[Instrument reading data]
=== Section Start ===
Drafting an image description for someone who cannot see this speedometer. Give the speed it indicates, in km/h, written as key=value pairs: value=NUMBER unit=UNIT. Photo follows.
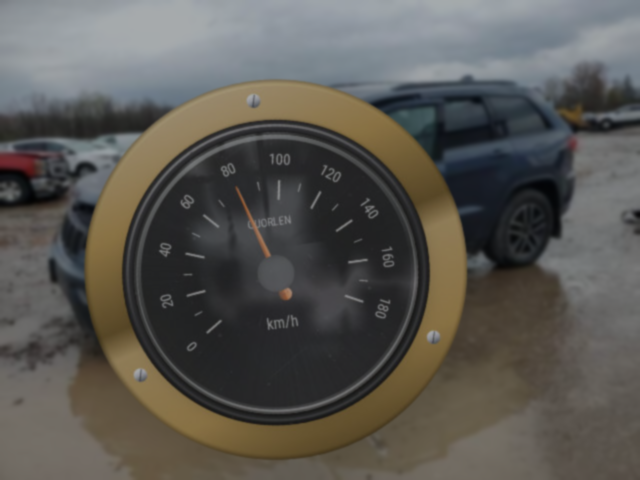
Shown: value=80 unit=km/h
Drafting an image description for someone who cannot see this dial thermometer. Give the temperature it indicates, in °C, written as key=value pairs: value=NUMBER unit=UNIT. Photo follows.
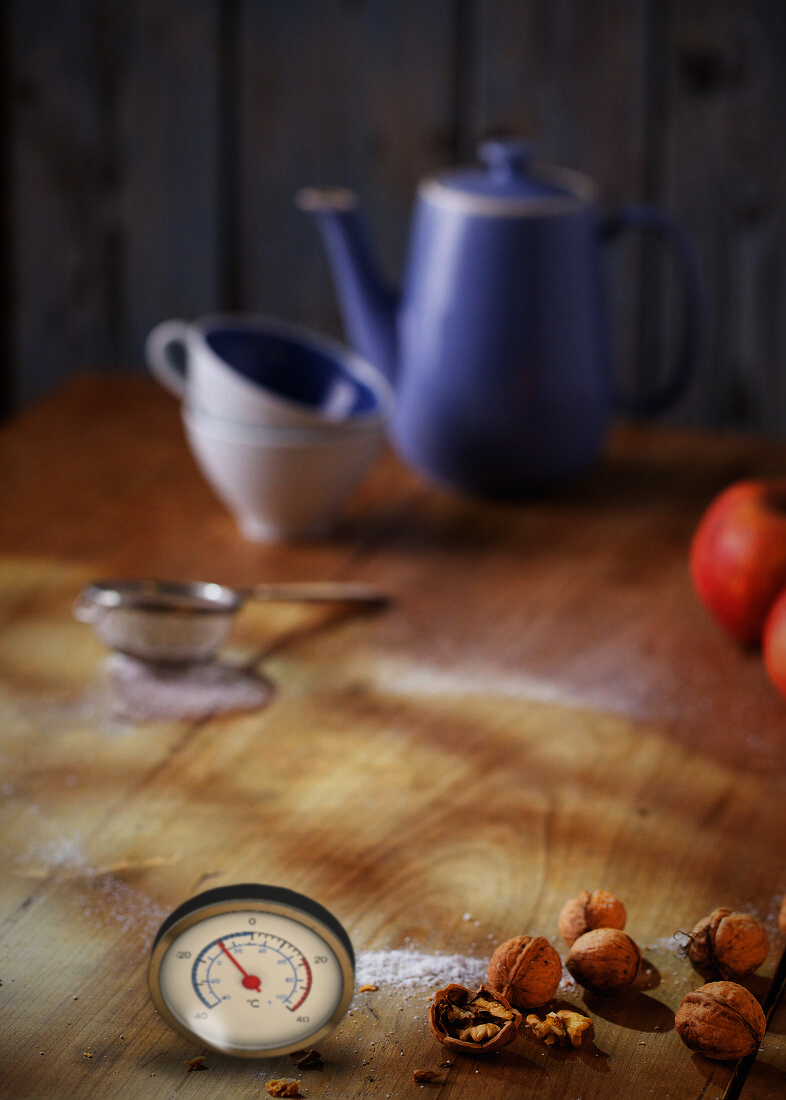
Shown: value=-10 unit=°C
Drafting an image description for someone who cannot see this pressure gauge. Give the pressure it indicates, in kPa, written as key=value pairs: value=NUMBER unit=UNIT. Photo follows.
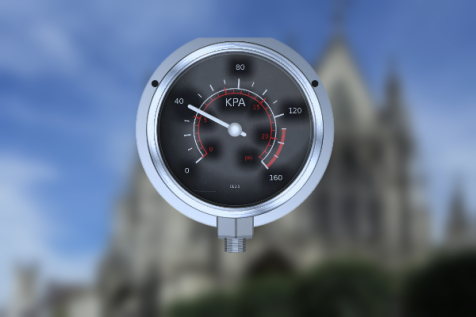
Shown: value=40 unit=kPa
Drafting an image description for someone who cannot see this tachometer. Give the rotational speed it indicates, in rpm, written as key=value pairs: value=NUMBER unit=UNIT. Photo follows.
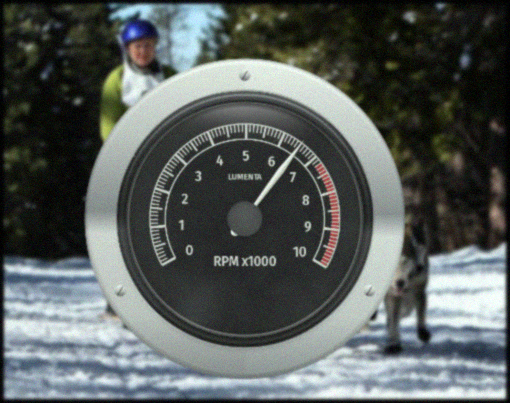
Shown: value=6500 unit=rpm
=== Section End ===
Action item =
Please rewrite all the items above as a two-column CSV with the columns "text" and "answer", one row per item, with each field in double quotes and line breaks turned into spaces. Leave the pictures out.

Task result =
text,answer
"Drafting an image description for someone who cannot see this speedometer. Give the speed it indicates, in km/h, written as key=value pairs: value=NUMBER unit=UNIT. Photo follows. Shown:","value=80 unit=km/h"
"Drafting an image description for someone who cannot see this dial thermometer. Give the temperature it indicates, in °C, written as key=value pairs: value=NUMBER unit=UNIT. Photo follows. Shown:","value=-10 unit=°C"
"Drafting an image description for someone who cannot see this pressure gauge. Give the pressure it indicates, in kPa, written as key=value pairs: value=NUMBER unit=UNIT. Photo follows. Shown:","value=40 unit=kPa"
"Drafting an image description for someone who cannot see this tachometer. Give the rotational speed it indicates, in rpm, written as key=value pairs: value=NUMBER unit=UNIT. Photo follows. Shown:","value=6500 unit=rpm"